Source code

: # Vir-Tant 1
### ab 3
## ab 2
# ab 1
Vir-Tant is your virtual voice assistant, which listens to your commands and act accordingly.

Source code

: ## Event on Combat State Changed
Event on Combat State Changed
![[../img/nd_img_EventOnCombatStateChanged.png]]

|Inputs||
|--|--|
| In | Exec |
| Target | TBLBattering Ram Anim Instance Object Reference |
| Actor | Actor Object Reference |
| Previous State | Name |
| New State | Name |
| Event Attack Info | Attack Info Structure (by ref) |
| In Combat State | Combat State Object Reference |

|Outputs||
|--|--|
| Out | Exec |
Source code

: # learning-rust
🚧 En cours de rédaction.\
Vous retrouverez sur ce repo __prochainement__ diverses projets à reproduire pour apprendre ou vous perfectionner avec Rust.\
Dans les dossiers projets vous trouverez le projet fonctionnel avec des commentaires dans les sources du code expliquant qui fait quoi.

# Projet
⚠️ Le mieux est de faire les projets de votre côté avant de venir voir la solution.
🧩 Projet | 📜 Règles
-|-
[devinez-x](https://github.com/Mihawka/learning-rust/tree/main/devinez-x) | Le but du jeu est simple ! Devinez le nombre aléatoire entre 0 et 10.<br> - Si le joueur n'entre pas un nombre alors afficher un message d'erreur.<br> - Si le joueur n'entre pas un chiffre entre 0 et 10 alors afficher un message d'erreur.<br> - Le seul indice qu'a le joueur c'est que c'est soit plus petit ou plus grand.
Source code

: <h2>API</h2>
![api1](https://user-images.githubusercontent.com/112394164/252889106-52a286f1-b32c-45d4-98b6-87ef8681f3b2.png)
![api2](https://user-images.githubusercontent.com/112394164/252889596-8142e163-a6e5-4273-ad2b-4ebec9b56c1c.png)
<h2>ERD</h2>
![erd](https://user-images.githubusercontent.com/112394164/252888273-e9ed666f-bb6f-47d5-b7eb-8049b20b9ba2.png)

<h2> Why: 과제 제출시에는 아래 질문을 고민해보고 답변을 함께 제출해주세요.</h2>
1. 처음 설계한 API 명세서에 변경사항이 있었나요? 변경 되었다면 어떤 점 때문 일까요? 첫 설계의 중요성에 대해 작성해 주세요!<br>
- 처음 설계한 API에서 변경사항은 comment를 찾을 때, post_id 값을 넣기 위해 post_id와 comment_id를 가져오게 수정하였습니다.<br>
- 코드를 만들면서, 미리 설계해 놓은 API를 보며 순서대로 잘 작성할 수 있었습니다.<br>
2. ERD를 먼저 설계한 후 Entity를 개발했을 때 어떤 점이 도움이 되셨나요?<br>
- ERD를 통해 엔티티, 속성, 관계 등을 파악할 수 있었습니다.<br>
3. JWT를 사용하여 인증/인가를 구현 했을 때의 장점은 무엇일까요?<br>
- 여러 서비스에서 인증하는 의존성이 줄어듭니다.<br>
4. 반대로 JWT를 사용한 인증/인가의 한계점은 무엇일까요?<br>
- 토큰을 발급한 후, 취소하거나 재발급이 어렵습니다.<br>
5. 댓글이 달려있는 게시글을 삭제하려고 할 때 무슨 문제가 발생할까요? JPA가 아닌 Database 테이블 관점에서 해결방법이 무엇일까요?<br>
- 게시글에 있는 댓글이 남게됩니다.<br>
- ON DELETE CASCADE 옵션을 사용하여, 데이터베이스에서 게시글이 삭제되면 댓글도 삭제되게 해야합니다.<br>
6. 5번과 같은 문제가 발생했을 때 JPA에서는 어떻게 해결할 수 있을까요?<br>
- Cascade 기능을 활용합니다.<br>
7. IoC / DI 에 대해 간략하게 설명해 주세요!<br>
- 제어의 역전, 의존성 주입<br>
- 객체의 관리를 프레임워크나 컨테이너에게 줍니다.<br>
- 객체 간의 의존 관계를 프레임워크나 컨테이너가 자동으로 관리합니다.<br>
──────────────────────────────
• [WHAT THE TASK REQUIRES]:
Output every line of the records above as a JSON list of strings, one string per line, leaving out blank lines.

• [ANSWER TO THE PROBLEM]:
[
  "Source code",
  ": # Vir-Tant 1",
  "### ab 3",
  "## ab 2",
  "# ab 1",
  "Vir-Tant is your virtual voice assistant, which listens to your commands and act accordingly.",
  "Source code",
  ": ## Event on Combat State Changed",
  "Event on Combat State Changed",
  "![[../img/nd_img_EventOnCombatStateChanged.png]]",
  "|Inputs||",
  "|--|--|",
  "| In | Exec |",
  "| Target | TBLBattering Ram Anim Instance Object Reference |",
  "| Actor | Actor Object Reference |",
  "| Previous State | Name |",
  "| New State | Name |",
  "| Event Attack Info | Attack Info Structure (by ref) |",
  "| In Combat State | Combat State Object Reference |",
  "|Outputs||",
  "|--|--|",
  "| Out | Exec |",
  "Source code",
  ": # learning-rust",
  "🚧 En cours de rédaction.\\",
  "Vous retrouverez sur ce repo __prochainement__ diverses projets à reproduire pour apprendre ou vous perfectionner avec Rust.\\",
  "Dans les dossiers projets vous trouverez le projet fonctionnel avec des commentaires dans les sources du code expliquant qui fait quoi.",
  "# Projet",
  "⚠️ Le mieux est de faire les projets de votre côté avant de venir voir la solution.",
  "🧩 Projet | 📜 Règles",
  "-|-",
  "[devinez-x](https://github.com/Mihawka/learning-rust/tree/main/devinez-x) | Le but du jeu est simple ! Devinez le nombre aléatoire entre 0 et 10.<br> - Si le joueur n'entre pas un nombre alors afficher un message d'erreur.<br> - Si le joueur n'entre pas un chiffre entre 0 et 10 alors afficher un message d'erreur.<br> - Le seul indice qu'a le joueur c'est que c'est soit plus petit ou plus grand.",
  "Source code",
  ": <h2>API</h2>",
  "![api1](https://user-images.githubusercontent.com/112394164/252889106-52a286f1-b32c-45d4-98b6-87ef8681f3b2.png)",
  "![api2](https://user-images.githubusercontent.com/112394164/252889596-8142e163-a6e5-4273-ad2b-4ebec9b56c1c.png)",
  "<h2>ERD</h2>",
  "![erd](https://user-images.githubusercontent.com/112394164/252888273-e9ed666f-bb6f-47d5-b7eb-8049b20b9ba2.png)",
  "<h2> Why: 과제 제출시에는 아래 질문을 고민해보고 답변을 함께 제출해주세요.</h2>",
  "1. 처음 설계한 API 명세서에 변경사항이 있었나요? 변경 되었다면 어떤 점 때문 일까요? 첫 설계의 중요성에 대해 작성해 주세요!<br>",
  "- 처음 설계한 API에서 변경사항은 comment를 찾을 때, post_id 값을 넣기 위해 post_id와 comment_id를 가져오게 수정하였습니다.<br>",
  "- 코드를 만들면서, 미리 설계해 놓은 API를 보며 순서대로 잘 작성할 수 있었습니다.<br>",
  "2. ERD를 먼저 설계한 후 Entity를 개발했을 때 어떤 점이 도움이 되셨나요?<br>",
  "- ERD를 통해 엔티티, 속성, 관계 등을 파악할 수 있었습니다.<br>",
  "3. JWT를 사용하여 인증/인가를 구현 했을 때의 장점은 무엇일까요?<br>",
  "- 여러 서비스에서 인증하는 의존성이 줄어듭니다.<br>",
  "4. 반대로 JWT를 사용한 인증/인가의 한계점은 무엇일까요?<br>",
  "- 토큰을 발급한 후, 취소하거나 재발급이 어렵습니다.<br>",
  "5. 댓글이 달려있는 게시글을 삭제하려고 할 때 무슨 문제가 발생할까요? JPA가 아닌 Database 테이블 관점에서 해결방법이 무엇일까요?<br>",
  "- 게시글에 있는 댓글이 남게됩니다.<br>",
  "- ON DELETE CASCADE 옵션을 사용하여, 데이터베이스에서 게시글이 삭제되면 댓글도 삭제되게 해야합니다.<br>",
  "6. 5번과 같은 문제가 발생했을 때 JPA에서는 어떻게 해결할 수 있을까요?<br>",
  "- Cascade 기능을 활용합니다.<br>",
  "7. IoC / DI 에 대해 간략하게 설명해 주세요!<br>",
  "- 제어의 역전, 의존성 주입<br>",
  "- 객체의 관리를 프레임워크나 컨테이너에게 줍니다.<br>",
  "- 객체 간의 의존 관계를 프레임워크나 컨테이너가 자동으로 관리합니다.<br>"
]